▶ [Cosa si chiede] Per favore, cita per intero il testo qui sotto sui casi di divorzio, senza cambiare nulla.

▶ [Testo fornito]
++++++++

Se è stata pronunciata con sentenza passata in giudicato la separazione giudiziale fra i coniugi, oppure è stata omologata la separazione consensuale o si ha separazione di fatto quando la stessa è iniziata almeno due anni prima dell’entrata in vigore della legge del 1970.
Se il procedimento penale intrapreso contro uno dei coniugi per i delitti gravi previsti dalla legge si sia concluso con sentenza di non doversi procedere per estinzione del reato, quando il giudice competente a pronunciarsi sul divorzio ritiene che nei fatti commessi sussistano gli elementi costitutivi e le condizioni di punibilità dei delitti stessi.
Quando un coniuge, cittadino straniero, ha ottenuto all’estero l’annullamento o lo scioglimento del matrimonio o ha contratto all’estero un altro matrimonio.
Se il matrimonio non è stato consumato.
Se è passata in giudicato sentenza di rettificazione di attribuzione di sesso.

++++++++

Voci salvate

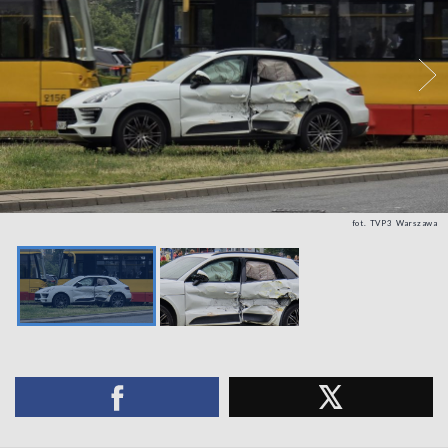
fot. TVP3 Warszawa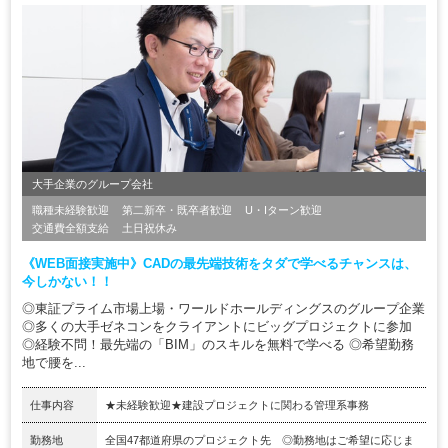
大手企業のグループ会社
職種未経験歓迎
第二新卒・既卒者歓迎
U・Iターン歓迎
交通費全額支給
土日祝休み
《WEB面接実施中》CADの最先端技術をタダで学べるチャンスは、
今しかない！！
◎東証プライム市場上場・ワールドホールディングスのグループ企業
◎多くの大手ゼネコンをクライアントにビッグプロジェクトに参加
◎経験不問！最先端の「BIM」のスキルを無料で学べる ◎希望勤務
地で腰を...
仕事内容
★未経験歓迎★建設プロジェクトに関わる管理系事務
勤務地
全国47都道府県のプロジェクト先 ◎勤務地はご希望に応じま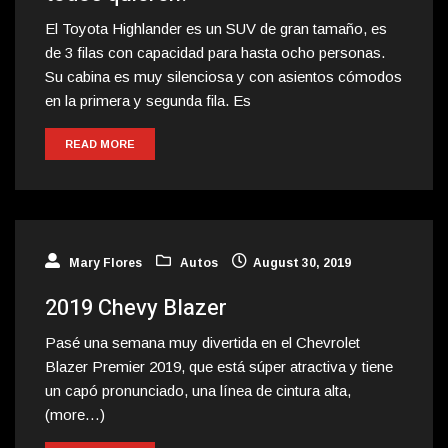
El Toyota Highlander es un SUV de gran tamaño, es
de 3 filas con capacidad para hasta ocho personas.
Su cabina es muy silenciosa y con asientos cómodos
en la primera y segunda fila. Es
READ MORE
Mary Flores
Autos
August 30, 2019
2019 Chevy Blazer
Pasé una semana muy divertida en el Chevrolet
Blazer Premier 2019, que está súper atractiva y tiene
un capó pronunciado, una línea de cintura alta,
(more…)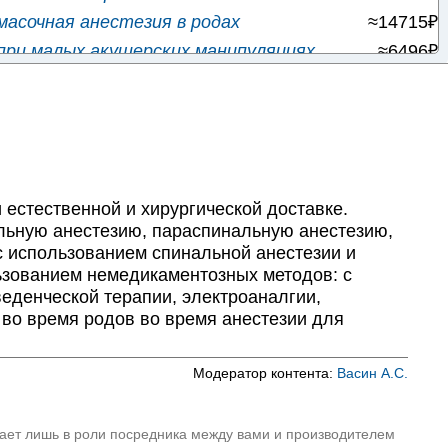
асочная анестезия в родах
≈14715₽
при малых акушерских манипуляциях
≈6496₽
ная анальгезия в родах
≈20150₽
естезия при оперативном родоразрешении
≈9107₽
уральная анестезия при родах
≈15216₽
≈51507₽
≈65151₽
естественной и хирургической доставке.
≈5902₽
льную анестезию, параспинальную анестезию,
 использованием спинальной анестезии и
ового кровотечения
≈13851₽
ьзованием немедикаментозных методов: с
еденческой терапии, электроаналгии,
во время родов во время анестезии для
Модератор контента:
Васин А.С.
пает лишь в роли посредника между вами и производителем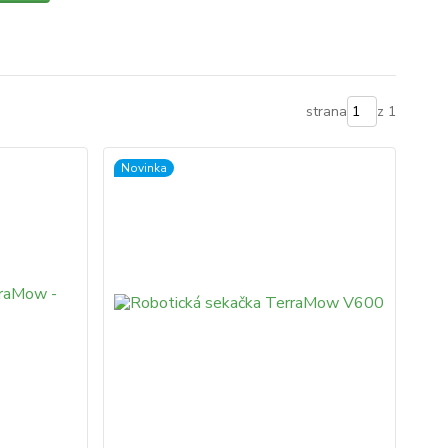
strana
z 1
Novinka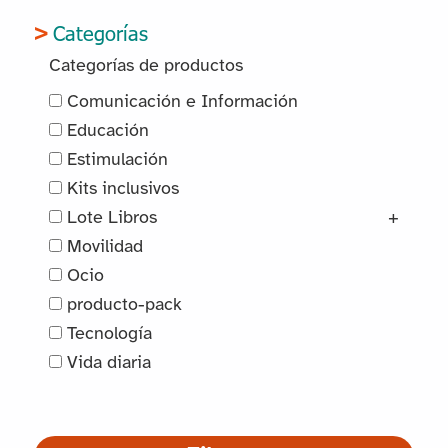
Categorías
Categorías de productos
Comunicación e Información
Educación
Estimulación
Kits inclusivos
Lote Libros
+
Movilidad
Ocio
producto-pack
Tecnología
Vida diaria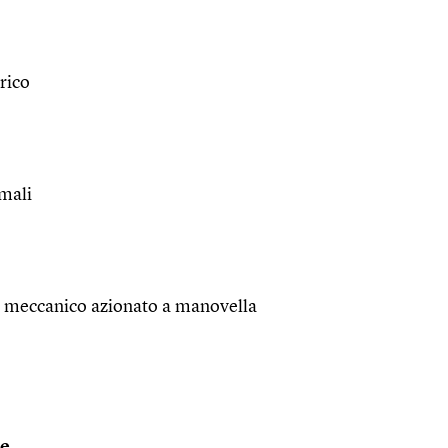
rico
imali
a meccanico azionato a manovella
le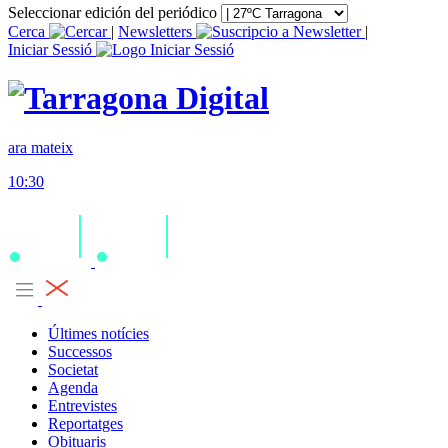
Seleccionar edición del periódico
Cerca
|
Newsletters
|
Iniciar Sessió
ara mateix
10:30
Últimes notícies
Successos
Societat
Agenda
Entrevistes
Reportatges
Obituaris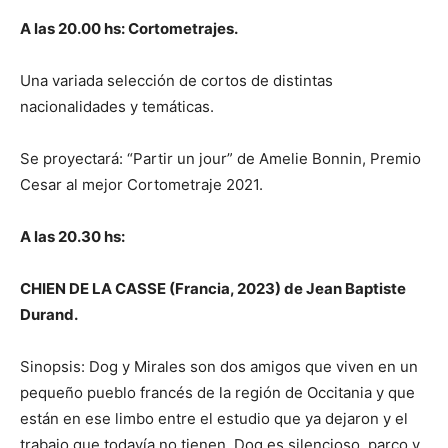
A las 20.00 hs: Cortometrajes.
Una variada selección de cortos de distintas
nacionalidades y temáticas.
Se proyectará: “Partir un jour” de Amelie Bonnin, Premio
Cesar al mejor Cortometraje 2021.
A las 20.30 hs:
CHIEN DE LA CASSE (Francia, 2023) de Jean Baptiste
Durand.
Sinopsis: Dog y Mirales son dos amigos que viven en un
pequeño pueblo francés de la región de Occitania y que
están en ese limbo entre el estudio que ya dejaron y el
trabajo que todavía no tienen. Dog es silencioso, parco y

++++++++

▶ [Spazio risposta]
Se è stata pronunciata con sentenza passata in giudicato la separazione giudiziale fra i coniugi, oppure è stata omologata la separazione consensuale o si ha separazione di fatto quando la stessa è iniziata almeno due anni prima dell’entrata in vigore della legge del 1970.
Se il procedimento penale intrapreso contro uno dei coniugi per i delitti gravi previsti dalla legge si sia concluso con sentenza di non doversi procedere per estinzione del reato, quando il giudice competente a pronunciarsi sul divorzio ritiene che nei fatti commessi sussistano gli elementi costitutivi e le condizioni di punibilità dei delitti stessi.
Quando un coniuge, cittadino straniero, ha ottenuto all’estero l’annullamento o lo scioglimento del matrimonio o ha contratto all’estero un altro matrimonio.
Se il matrimonio non è stato consumato.
Se è passata in giudicato sentenza di rettificazione di attribuzione di sesso.